Das Internet ist da und wird nicht mehr verschwinden. Damit müssen die Verlage, die Redaktionen umzugehen lernen. Ob es ein erfolgreiches Mittel ist, wie Springer das jetzt plant, die Inhalte der Blätter im Netz nur noch gegen einen Kostenbeitrag der Nutzer abzugeben, wird sich zeigen. Die Sorge schwingt mit, dass Nutzer, also Leser abspringen. Und was machen sie dann?

 

Unser Gastautor Alfons Pieper, früherer stellvertretender Chefredakteur der WAZ, ist auch Herausgeber vom Buch "Wir-In-NRW - Der Blog: Von Maulkörben und Maulwürfen".

 

Wer erklärt den Menschen die Politik?

Was macht eigentlich die Politik ohne die Printmedien? Wer stellt die Verbindung zu den Bürgerinnen und Bürgern, also den Wählerinnen und Wählern her, wer erklärt den Deutschen künftig die Politik von CDU, SPD, den Grünen, der FDP, den Linken, den Piraten? Als ich vor Tagen einen Medien-Politiker der SPD danach fragte, winkte er ängstlich ab und bat, diese Sache nicht noch heraufzubeschwören.

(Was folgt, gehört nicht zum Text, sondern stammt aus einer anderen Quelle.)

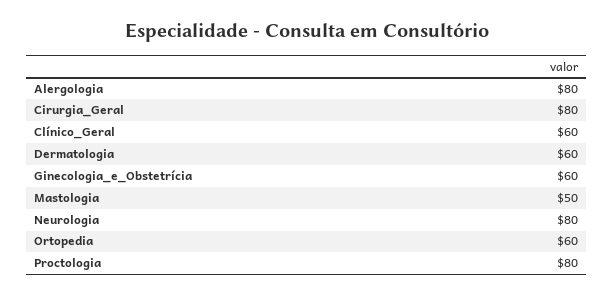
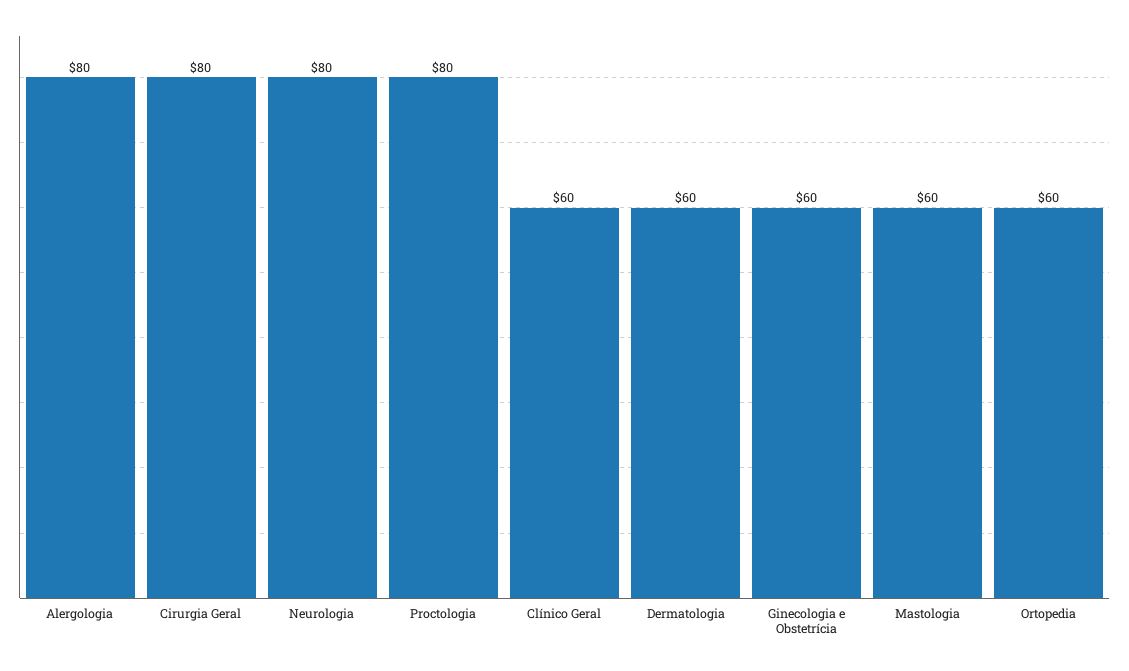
Mastologia: 50 -> 60

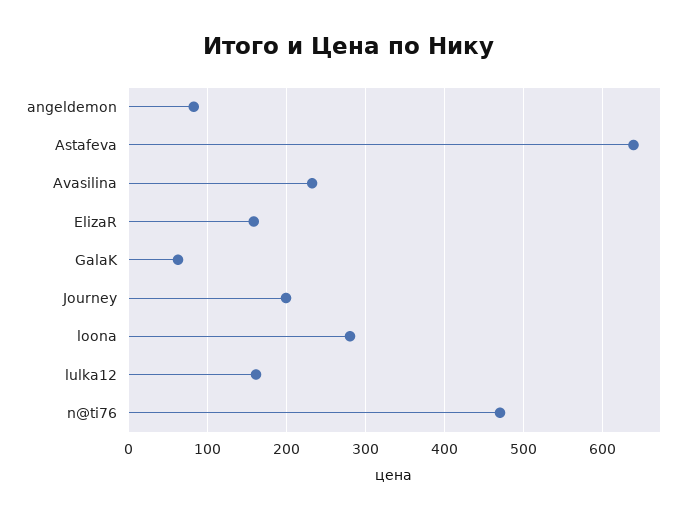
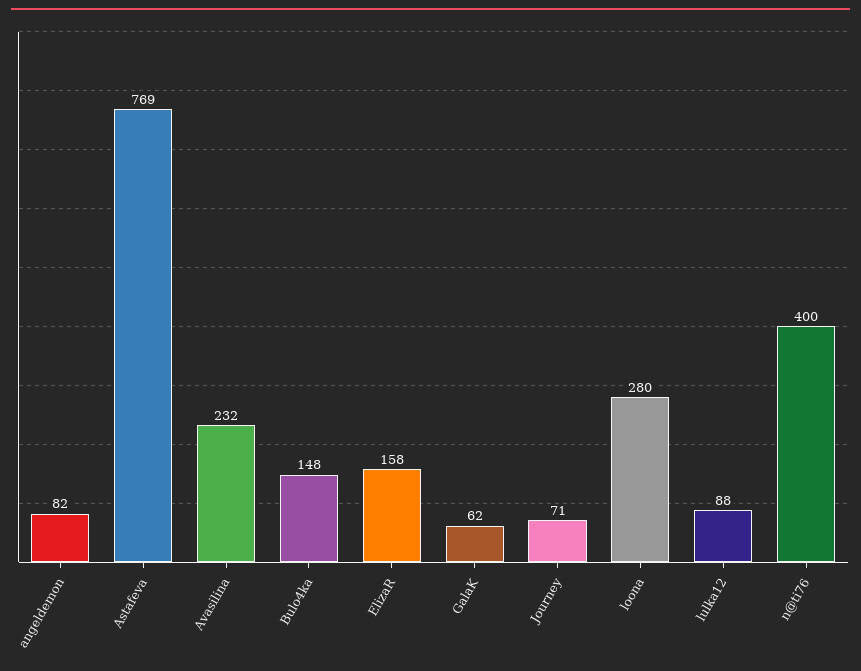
Astafeva: 640 -> 769
Journey: 200 -> 71
lulka12: 160 -> 88
n@ti76: 470 -> 400
Bulo4ka: none -> 148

Aber da muss man nichts heraufbeschwören, die Sache ist da. So warnte der Herausgeber der FAZ, Werner D´ Inka kürzlich in einem Kommentar zum Ende der Frankfurter Rundschau, „wenn die letzte anständige Zeitung verschwunden ist, bleibt nur noch das Geschwätz.“  Aber Herr D´ Inka, mit dieser Beschwörungsformel lösen sie auch nichts! Sie müssen sich schon mal die Mühe geben - und das müssen alle Verlage in Deutschland -, sich neue Geschäftsmodelle zu überlegen und Geld in die Hand nehmen und ins Netz investieren. Mit Stellenabbau, dem Einstellen des Berliner Büros  und Klagen und Beschwörungen ist es nicht getan.

Verlage haben gesellschaftliche Verantwortung

Mit Zeitungen ließ sich früher viel Geld verdienen, Milliarden wurden erlöst, aber Vorsicht:  Verlage sind nicht mit der Automobilindustrie zu vergleichen und können auch nicht so geführt werden wie ein Konzern, der Seife verkauft. Verlage haben auch eine gesellschaftliche Verantwortung. Viel Zeit zum Gegensteuern haben sie nicht, sonst werden sie eines Tages verschwinden wie die Kutschen, die heute nur noch Touristen in Wien und Salzburg dienlich sind oder beim Schützenfest in Iserlohn bejubelt werden. 

Eine Umfrage der Deutschen Post besagt, dass die überwiegende Mehrheit der Verlags-Manager selber, die für die Stellenkürzungen in den Redaktionen verantwortlich sind,  nicht an ein Überleben der Zeitungen glaubt. Immerhin 88 Prozent  von ihnen sehen das Ende von Abo-Zeitungen und Zeitschriften voraus. Die Leser scheinen mehr Hoffnungen zu haben. Nur jeder vierte von ihnen befürchtet, in zehn Jahren auf seine Abo-Zeitung verzichten zu müssen.